*The input*
****

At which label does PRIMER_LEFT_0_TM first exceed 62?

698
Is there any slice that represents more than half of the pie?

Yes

****

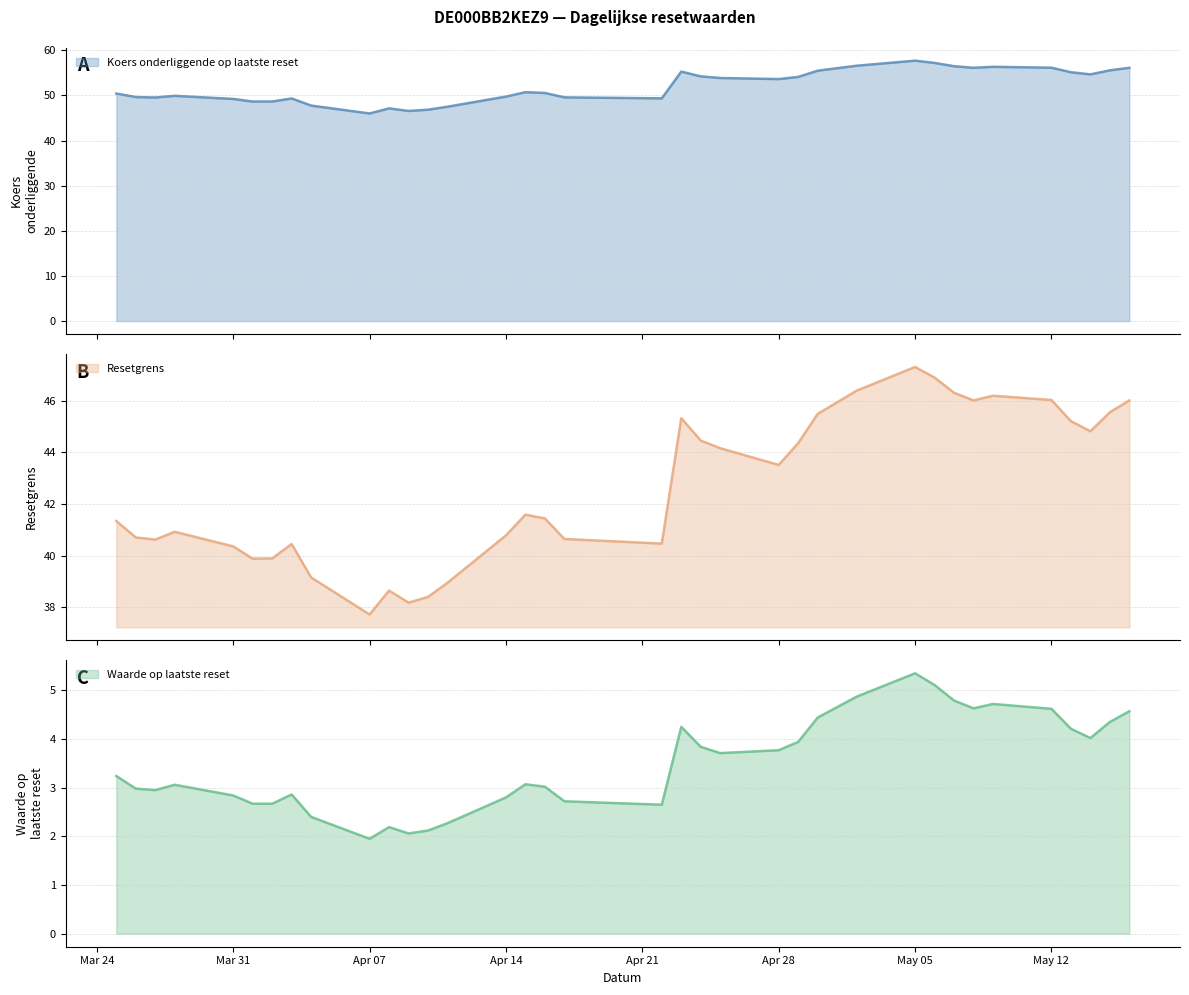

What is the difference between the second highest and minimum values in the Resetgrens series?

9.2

****

*Prompt*
Copy the material from the line with "At which label" to the line with "Is there any", swapping "slice" for "wedge" and leaving everything else unchanged.

*Response to the task*
At which label does PRIMER_LEFT_0_TM first exceed 62?

698
Is there any wedge that represents more than half of the pie?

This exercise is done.